§ Solicitud de trabajo 1: Según el texto sobre William Wallace, ¿qué idiomas había estudiado Wallace?
§ Solicitud de trabajo 2: Prosigue el texto sobre William Wallace a partir de su última oración.

Ahí es donde surge la figura de William Wallace, como caudillo de la resistencia armada. Wallace era el tercer hijo de una buena familia de terratenientes locales, educado por su tío paterno, clérigo de profesión. La vida del joven parecía destinada a formar parte de la Iglesia, y con tal intención había estudiado latín, francés e inglés. Pero, al regreso a su patria, fue testigo de los desmanes que cometían los soldados sobre la población civil conquistada y no pudo soportarlo: de una manera espontánea lideró a un grupo de campesinos que atacaron el campamento inglés en la ciudad de Ayr y terminaron con todos. Desde ahí, la fuerza rebelde se lanzó en dirección sur, para plantarles cara a los invasores.
Mientras, en el norte de Escocia, Andrew de Moray, líder de la poderosa familia Moray, había iniciado su propia rebelión, con la adhesión de muchos nobles de la zona, cuyos ejércitos marchaban ya hacia el sur —no así el de Robert VI de Bruce, que se negó a apoyarlo, mientras que su hijo, Robert VII, sí se unía a la causa—. El propio Moray había sufrido la crueldad de los ingleses, tras ser derrotado junto a sus hombres en la batalla de Dunbar y encarcelado en la Torre de Londres. Pero en 1297 el noble pudo escapar y unirse al grupo de William Wallace, para aguardar por las tropas inglesas junto al puente de Stirling. Esta fue la batalla decisiva en la llamada Guerra de Independencia de Escocia.

§ Extracto de datos:

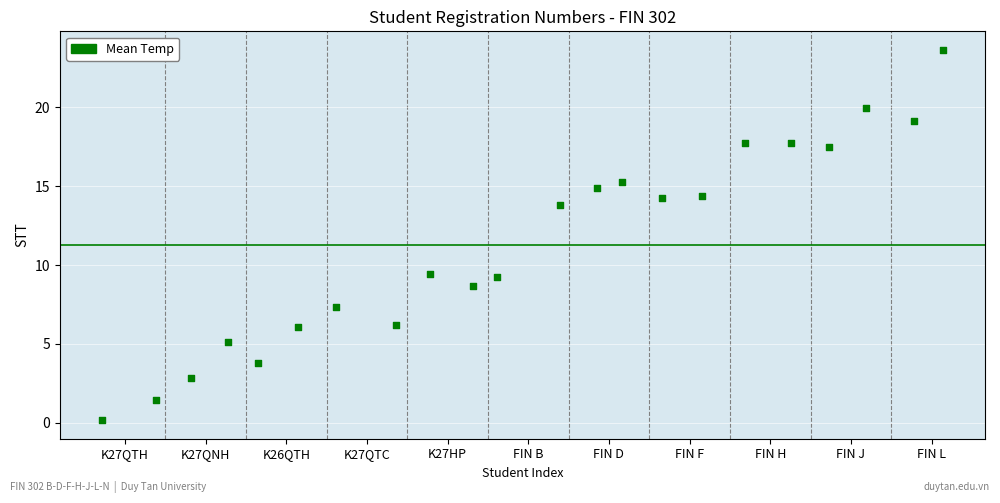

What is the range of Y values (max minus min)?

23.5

§ Sección de respuesta 1: Latín, francés e inglés.

§ Sección de respuesta 2:
El conde de Surrey, Guardián del reino para la corona inglesa, había tenido que huir hacia el sur empujado por la rebelión de los nobles escoceses, y con él viajaba el tesorero Cressingham. Su avance chocó de frente con el de los ejércitos combinados de William Wallace y Andrew de Moray, con los que se encontraron en el puente de Stirling. Esta pequeña localidad en la zona central de Escocia resultaba de un enorme valor estratégico para ambas fuerzas, unas formadas en su mayoría por caballería pesada —el ejército inglés— y otras compuestas por infantería ligera —las tropas escocesas—. Y aunque a primera vista el desenlace parecía claro, favorable a todas luces al primero, que además duplicaba el número de sus efectivos, las cosas no salieron como se esperaba. William Wallace, un estratega hábil, obligó a los caballeros ingleses a cruzar el río por encima de ese estrecho puente, que solo podían transitar de dos en dos. De esa manera perdieron toda la ventaja, y los arqueros escoceses primero y los jinetes de Andrew de Moray después destrozaron a los invasores. El propio tesorero resultó muerto y se cuenta que Wallace se hizo un cinturón con su piel, para llevarlo siempre consigo. El conde de Surrey logró escapar y se replegó hacia tierras inglesas, a donde lo siguió la revuelta, cuando lanzaron sus ataques sobre York y Newcastle.
A partir de ese momento, el rey Eduardo de Inglaterra se cansó de esta historia. No podía seguir perdiendo hombres y la influencia sobre las tierras del norte. La batalla en Stirling supuso un golpe terrible para la moral inglesa, que necesitaba librarse rápidamente de Wallace y los suyos. En 1298, Inglaterra firmó la paz con Francia, de modo que todos sus ejércitos volvieron a casa, con la principal misión de acabar con la vida del caudillo rebelde, al que los suyos habían nombrado ese mismo año Guardián de Escocia.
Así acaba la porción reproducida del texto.